Mekke’de başlayıp Medine’ye ve tüm dünyaya yayılan İslamiyet gittiği her yerde yeni müesseseler kurdu. Zaman içinde bu eserler günümüze geldi.
Mescitler, medreseler ve camiler şeklinde cisimleşen inanç yapımız müminlerin beş vakit namaz kıldığı mekânlara dönüştü.
İslam tarihinde bir ruhban sınıfı yoktu. İmam ve imamet yoktu. Mezhepler yoktu. Din sade, saf olarak kıtalara gönüllü tebliğcileri aracılığıyla yayıldı.
Zamanla Müslümanlar zenginleştiler. Bu zenginliğin göstergesi olarak mescit, medrese ve camileri inşa ettiler.
Zengin Müslümanlar bu süreçte vakıfları kurarak geride ölmez, itmez kalıcı eserler bıraktılar.
Vakıf sahibi kurduğu müesseselerin tüm ihtiyaçlarını karşıladı. İmamından temizlikçisine kadar her görevliye bir ücret vererek hayırlarını devam ettirdiler.
Bu nedenle Osmanlıda Şeyhülislam ve Kadılar devletten görevleri icabı maaşlarını aldılar fakat devletin gider veya harcama kalemlerinde imam, müezzin kadrosu yoktu. Hiçbir cami, medrese görevlisi devletten maaş almadılar.
Köylerde cami imamları ücretlerini doğrudan köy halkından aldılar. Köylerde zengin aileler “imamlık” adı altında tarla, çayır bağışlayarak tarihte muhteşem bir alicenaplık örneğini gösterdiler. Öyle ki tarlayı, çayırı bağışlayanın adı bile bilinmez oldu. Bu özellik Türk milletiniz inceliğiydi.
Her yıl son baharda camide görev yapacak, çocukları okutacak, cenazeleri yıkayıp kefenleyip mezara defnedecek dini bilgisi yerinde olan birisini köy ihtiyar heyeti çağırır, “hak” karşılığı bir yıllığına anlaşırdı.
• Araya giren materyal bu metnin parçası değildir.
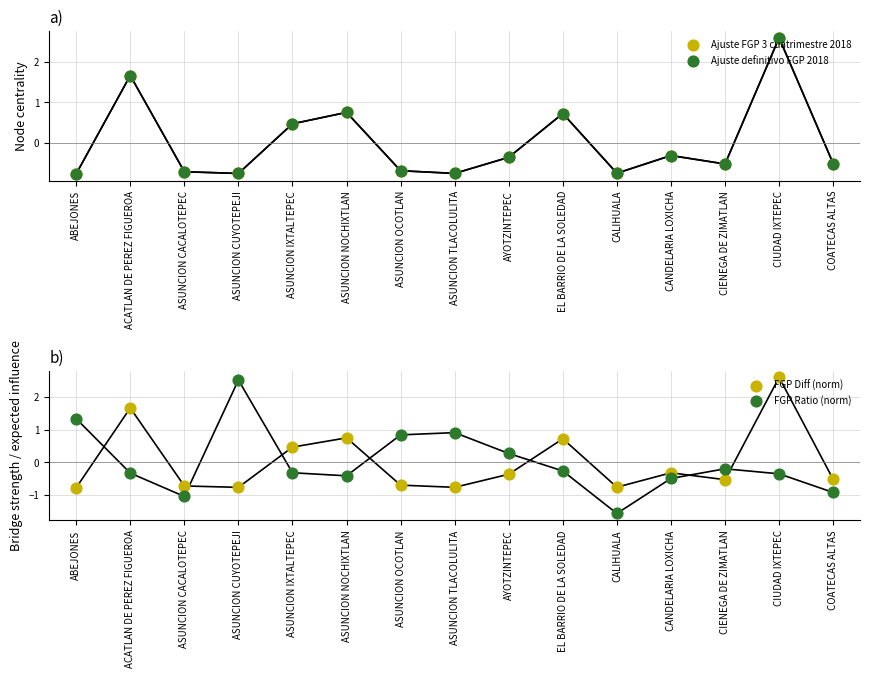

What is the total value across all series at CIUDAD IXTEPEC?

7.5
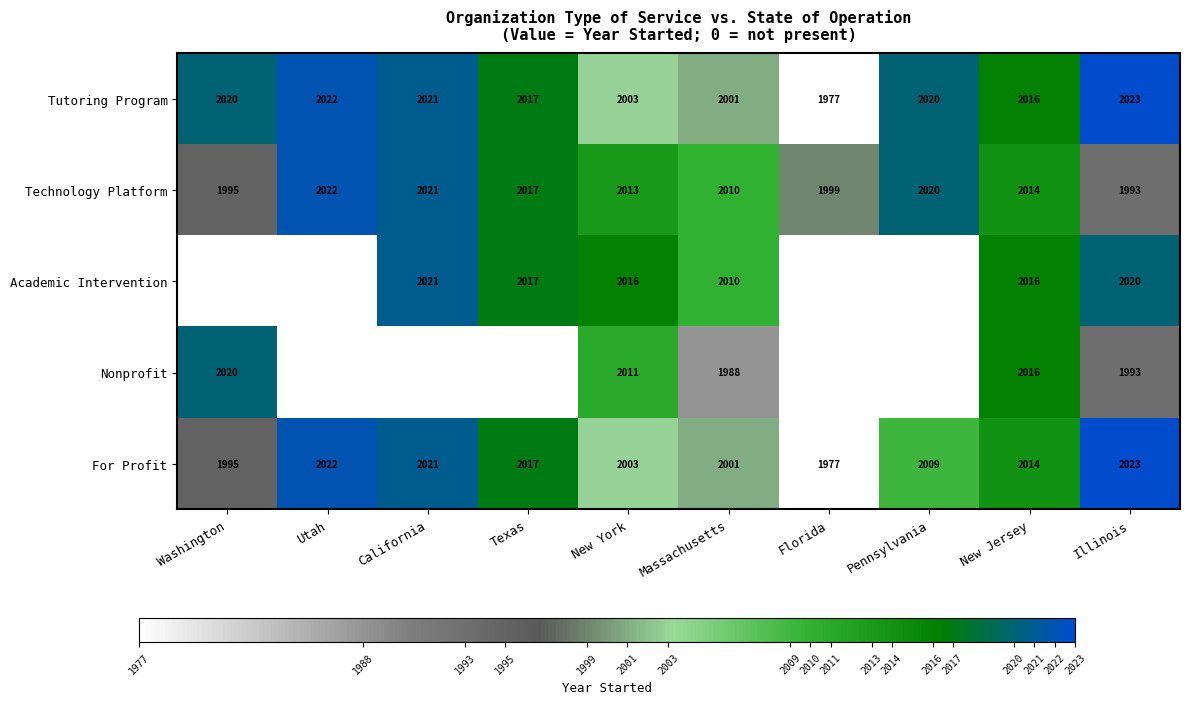

What is the maximum value shown in the chart?

2023.0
İmam olmayı kabul eden kişi bir yıl boyunca dile ilgili işleri yürütür, harman zamanı torbasını alarak köylü tarafından kendisine verilecek buğdayı doldurup evine götürürdü. Yine imam ektiği tarlaları hasat eder, oradan elde ettiği gelirlerle hayatını sürdürürdü.
Büyükşehir kanunu çıkınca köyler mahalle oldu. Köylerdeki imamlıklarda Büyükşehir belediyelerine geçti. Böylece yüzyıllardır devam eden hayır sahiplerinin köy camisine bağışladığı taşınmazlarda belediyelere geçmiş oldu..
1966 veya 1967 yılında Süleyman Demirel’in başbakanlığında alınan karar gereği camilerde ki görevliler şehir, köy, kasaba ayırt etmeksizin bütün imamlar 657 sayılı devlet memurları kanununa alınarak emekli sandığına bağlandılar.
Özellikle 1970 sonrası siyasi kargaşa içinde devlet görevlisi olarak görevlendirilen imamlar Demirel’e her türlü hakareti yaptılar, mason Demirel dediler ve oylarını da büyük oranda Milli Selamet Partisine verdiler.
Özellikle 1973 seçimlerinden başlayarak imamlar siyasetin öznesi oldu. Açıkça iktidar partisini desteklediler.
Günümüzde imamlar büyük oranda iktidarı metheder hale geldiler. Elbette istisnalar var. Ancak bu durum ister inanın ister inanmayın insanları camiden ve cemaatten soğuttu.
Bu durum dini söylemlere zarar vermeye başladı. Halende devam ediyor. Tüm söylemlere karşılık insanlar Cuma hariç camiye gitmemeye çalışıyorlar.
Netice olarak diyanet kadrosunda olan insanlar elbet bir partiye oy verebilir. Ancak iktidar ve muhalefeti işaret edecek veya birilerinin değirmenine su taşıyacak olmaktan kesinlikle kaçınmaları gerekir. Ayrıca imamlar artık kendilerini büyük oranda imam değil “namaz kıldırma memuru” olarak tanımlamalarının önüne geçilmelidir.
Sonuç olarak Diyanet İşleri Başkanlığı, din görevlileri asla siyasete bulaşmamalı ve sadece ve sadece doğru dini anlatmaları, tebliğ etmeleri gerekir. Bu özelliği koruyan tüm görevlilere selam olsun.